Eliza McLamb : Critique de l’album Good Story

Vous êtes-vous déjà retrouvé au milieu d'une conversation et réalisé qu'on vous nourrissait d'un script pré-écrit ? J'ai récemment rencontré une amie qui avait vécu plusieurs changements dramatiques depuis notre dernière conversation – un divorce, une nouvelle maison, un nouvel emploi – mais peu importe à quel point je l'interrogeais poliment, elle n'arrêtait pas de me donner des mots à la mode : limites et soins personnels ; yoga, gratitude et croissance. Lentement, j'ai réalisé qu'elle savait exactement ce qu'elle me dirait avant même que je lui dise bonjour : cette version claire et linéaire des événements qu'elle avait appris à raconter, une version qui passait sous silence tous les détails désordonnés au service de leçons préméditées qu'elle se sentait maintenant habilitée à partager.

Sur le deuxième album d'Eliza McLamb, Bonne histoirel’auteur-compositeur-interprète se confronte à cet instinct universel de narration de soi. « Attrapez-le vite/Encadrez l'image/Faites votre sens avant de l'avoir vécu », chante-t-elle sur « Mausolée », se reprochant d'avoir tenté de raconter une histoire plutôt que d'habiter son expérience actuelle. Nous sommes tous sujets à ces comportements, mais McLamb en ressent intensément l'attrait. Sur son premier album, 2024 En passant par làelle a fouillé les détails de son enfance traumatisante et de ses relations difficiles, des sujets qu'elle a également abordés en tant qu'essayiste et podcasteuse émouvante, et a appris à les présenter sous forme d'art. Sur Bonne histoireMcLamb prend du recul, se demandant à quoi aboutissent toutes ces anecdotes.
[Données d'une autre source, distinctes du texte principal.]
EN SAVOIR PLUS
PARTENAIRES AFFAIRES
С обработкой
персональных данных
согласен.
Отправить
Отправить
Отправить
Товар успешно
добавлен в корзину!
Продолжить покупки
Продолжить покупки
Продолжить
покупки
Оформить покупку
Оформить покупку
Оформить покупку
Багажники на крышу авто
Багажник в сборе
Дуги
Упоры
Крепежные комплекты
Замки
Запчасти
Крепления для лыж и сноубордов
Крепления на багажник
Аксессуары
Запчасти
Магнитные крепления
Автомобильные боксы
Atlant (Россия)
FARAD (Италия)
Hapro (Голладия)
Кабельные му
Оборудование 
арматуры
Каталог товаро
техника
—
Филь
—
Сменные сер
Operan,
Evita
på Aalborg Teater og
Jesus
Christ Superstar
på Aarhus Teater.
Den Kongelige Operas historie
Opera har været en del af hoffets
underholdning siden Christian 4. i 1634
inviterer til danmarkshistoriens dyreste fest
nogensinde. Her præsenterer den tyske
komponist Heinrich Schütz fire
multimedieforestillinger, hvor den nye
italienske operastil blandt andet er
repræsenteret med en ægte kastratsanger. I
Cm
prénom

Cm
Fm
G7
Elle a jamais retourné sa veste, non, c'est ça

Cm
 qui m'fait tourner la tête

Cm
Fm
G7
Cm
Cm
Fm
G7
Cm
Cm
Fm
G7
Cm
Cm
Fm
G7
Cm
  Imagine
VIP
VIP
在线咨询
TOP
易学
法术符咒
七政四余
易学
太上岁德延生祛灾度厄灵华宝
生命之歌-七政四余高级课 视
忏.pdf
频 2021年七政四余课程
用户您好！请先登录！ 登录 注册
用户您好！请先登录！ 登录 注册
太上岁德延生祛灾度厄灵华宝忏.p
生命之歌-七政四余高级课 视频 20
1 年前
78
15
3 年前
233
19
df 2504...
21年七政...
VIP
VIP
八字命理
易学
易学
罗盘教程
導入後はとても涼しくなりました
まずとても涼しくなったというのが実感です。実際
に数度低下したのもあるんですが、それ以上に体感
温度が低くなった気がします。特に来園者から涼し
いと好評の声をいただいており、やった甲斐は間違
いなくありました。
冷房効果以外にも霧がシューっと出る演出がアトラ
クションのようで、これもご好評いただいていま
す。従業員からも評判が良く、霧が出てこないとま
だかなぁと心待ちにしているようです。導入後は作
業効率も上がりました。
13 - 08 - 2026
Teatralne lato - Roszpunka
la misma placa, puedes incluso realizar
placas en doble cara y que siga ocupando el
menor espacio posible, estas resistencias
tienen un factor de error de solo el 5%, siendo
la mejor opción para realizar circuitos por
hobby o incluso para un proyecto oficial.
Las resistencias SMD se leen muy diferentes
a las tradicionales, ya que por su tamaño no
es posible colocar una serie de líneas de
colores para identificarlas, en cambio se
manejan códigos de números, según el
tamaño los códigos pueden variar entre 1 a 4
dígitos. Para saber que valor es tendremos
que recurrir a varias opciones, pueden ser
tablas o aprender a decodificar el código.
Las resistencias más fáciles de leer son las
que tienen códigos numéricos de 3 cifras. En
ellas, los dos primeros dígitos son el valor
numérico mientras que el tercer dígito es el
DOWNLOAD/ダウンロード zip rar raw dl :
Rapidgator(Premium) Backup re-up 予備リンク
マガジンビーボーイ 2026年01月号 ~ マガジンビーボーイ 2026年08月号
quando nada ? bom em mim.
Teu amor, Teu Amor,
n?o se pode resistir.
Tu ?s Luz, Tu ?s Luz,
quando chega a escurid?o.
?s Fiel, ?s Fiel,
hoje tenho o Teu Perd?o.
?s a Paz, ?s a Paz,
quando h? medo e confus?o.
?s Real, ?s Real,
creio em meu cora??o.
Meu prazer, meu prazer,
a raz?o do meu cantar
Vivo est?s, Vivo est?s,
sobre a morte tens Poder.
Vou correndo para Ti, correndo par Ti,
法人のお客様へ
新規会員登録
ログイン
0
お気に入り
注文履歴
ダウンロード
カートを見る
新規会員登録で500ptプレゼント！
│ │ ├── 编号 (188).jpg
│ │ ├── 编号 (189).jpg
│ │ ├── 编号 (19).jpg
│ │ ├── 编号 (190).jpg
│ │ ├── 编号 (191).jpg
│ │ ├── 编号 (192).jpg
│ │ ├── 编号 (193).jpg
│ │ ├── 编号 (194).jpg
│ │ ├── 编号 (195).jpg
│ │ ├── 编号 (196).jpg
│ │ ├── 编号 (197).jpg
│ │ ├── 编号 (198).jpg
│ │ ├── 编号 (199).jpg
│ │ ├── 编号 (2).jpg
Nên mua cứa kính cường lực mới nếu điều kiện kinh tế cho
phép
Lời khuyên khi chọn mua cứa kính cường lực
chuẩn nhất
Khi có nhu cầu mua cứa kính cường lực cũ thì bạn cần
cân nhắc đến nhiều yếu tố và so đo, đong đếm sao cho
McLamb et son groupe, qui comprend Jacob Blizard (qui a joué avec Lucy Dacus) ; le bassiste Ryan Ficano; la claviériste Sarah Goldstone (qui a joué avec Chappell Roan et boygenius) ; et le batteur de Death Cab For Cutie, Jason McGerr, construisent cette version des événements sur une solide base indie-rock. Il y a des teintes de pop-rock de Lilith Fair, en particulier dans la prestation chantante de McLamb, et des échos de ses contemporains comme Dacus et Soccer Mommy. Mais la liste des morceaux prend de légers écarts qui ajoutent de la profondeur et de la variété : « Better Song » se termine par un solo de guitare torride d’une minute ; à la fin de la face A de l'album, le bref et discret « Promise » – tout en voix douce et guitare choisie au doigt – est immédiatement suivi de « Water Inside the Fence », une construction continue d'anxiété rampante qui se termine par des commentaires hurlants et des tambours battants.